Lo desdoblé y había escrito unos versos de una canción de Joaquín Sabina que me encanta. No había firma, ni nombre ni nada más. Sólo un trozo de una canción. Metí el papelito en el coche y me fui para casa.
El día siguiente, en la pausa del café, en el trabajo, lo comenté y un par de compañeras me dijeron que a ver si me había salido un pretendiente, un admirador secreto. A mí me pareció una chorrada porque ni siquiera tenía la certeza de que el mensaje fuse dirigido a mí. Que sí, que yo soy una fan enloquecida de Sabina pero esa canción es muy bonita e igual le puede gustar a mucha gente. Yo no le di más importancia.
Unos días después, volví a encontrar otro papelito en mi parabrisas. Otro trozo de otra canción de Sabina. Y otra vez sin firmar y sin nada más que pudiese darme una mínima pista de quién podía ser el remitente. Pero la verdad, me hizo sonreír. Estamos tan “contaminadas” por películas, series y libros romanticones, que me pareció bonito que alguien se tomase la molestia de dejarme notitas con canciones que me encantan. Porque incluso se había preocupado de enterarse de que me gusta ese cantante, aunque no creo que nunca lo haya escondido.
El tercer papelito ya me empezó a mosquear. Porque, además de otro trozo de otra canción de Sabina, me decía que hoy estaba muy guapa y que le gustaba mucho el color verde del vestido que llevaba puesto, porque es el color de la esperanza. Efectivamente, llevaba un vestido verde.
El cuarto papelito me decía que estaba reuniendo el valor para pedirme salir a tomar un café, porque sabía lo mucho que me gusta el café. Estos papelitos ya me estaban mosqueando y empezaba a mirar a mis compañeros de manera diferente, con recelo, me hacían estar en alerta a ver si descubría quién era el autor de las notas. Porque tenía que ser del trabajo. Aparecían en el aparcamiento del trabajo, mientras duraba mi jornada laboral y hacía referencia a conversaciones que tenía allí dentro.
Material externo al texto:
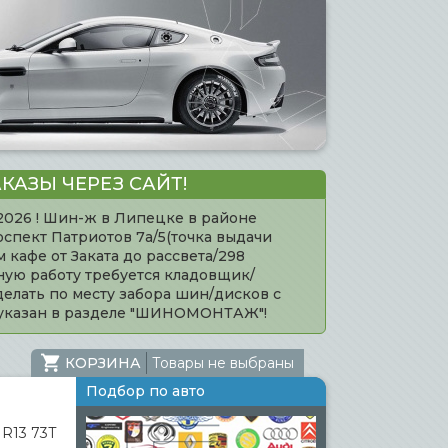
КАЗЫ ЧЕРЕЗ САЙТ!
.2026 ! Шин-ж в Липецке в районе
оспект Патриотов 7а/5(точка выдачи
кафе от Заката до рассвета/298
нную работу требуется кладовщик/
елать по месту забора шин/дисков с
 указан в разделе "ШИНОМОНТАЖ"!
КОРЗИНА
Товары не выбраны
Подбор по авто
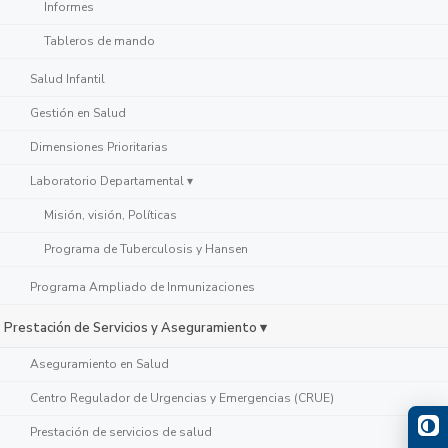
Informes
Tableros de mando
Salud Infantil
Gestión en Salud
Dimensiones Prioritarias
Laboratorio Departamental ▾
Misión, visión, Políticas
Programa de Tuberculosis y Hansen
Programa Ampliado de Inmunizaciones
Prestación de Servicios y Aseguramiento ▾
Aseguramiento en Salud
Centro Regulador de Urgencias y Emergencias (CRUE)
Prestación de servicios de salud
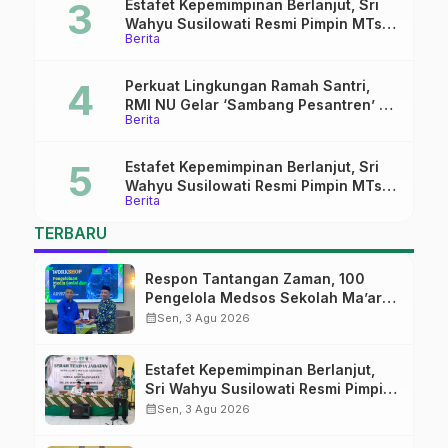
Estafet Kepemimpinan Berlanjut, Sri
Wahyu Susilowati Resmi Pimpin MTs
Berita
Ma’arif Sapuran
Perkuat Lingkungan Ramah Santri,
RMI NU Gelar ‘Sambang Pesantren’ di
Berita
Pati
Estafet Kepemimpinan Berlanjut, Sri
Wahyu Susilowati Resmi Pimpin MTs
Berita
Ma’arif Sapuran
TERBARU
Respon Tantangan Zaman, 100
Pengelola Medsos Sekolah Ma’arif
Pekalongan Ikuti Pelatihan Literasi
calendar_month
Sen, 3 Agu 2026
Digital
Estafet Kepemimpinan Berlanjut,
Sri Wahyu Susilowati Resmi Pimpin
MTs Ma’arif Sapuran
calendar_month
Sen, 3 Agu 2026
El siguiente mensaje me asustó un poco porque me preguntaba si tenía que ser tan amable con los clientes, cuando él se estaba tomando tantas molestias en ser romántico conmigo.
Así que harta del tema, y aconsejada por una compañera, me fui a Riesgos Laborales a informar de lo que me estaba pasando, porque me estaba empezando a sentir acosada.
Después de unos días de vigilancia discreta del aparcamiento, han pillado in fraganti a un compañero dejándome una nota en el coche. Con la amenaza de expedientarlo, le han hecho prometer que no volverá a dejar ningún papelito a nadie nunca más. Porque a la mínima que alguien vuelva a informar de un nuevo mensaje, se le despedirá y se le denunciará por acoso.
Se ha acojonado tanto que ha venido a pedirme disculpas y a jurarme que nunca más lo volverá a hacer. Que sólo quería ser detallista.
Por ahora, aunque sigo un poco paranoica, lo he dejado pasar. Cero contacto con “Míster Detallista” y a seguir con mi vida.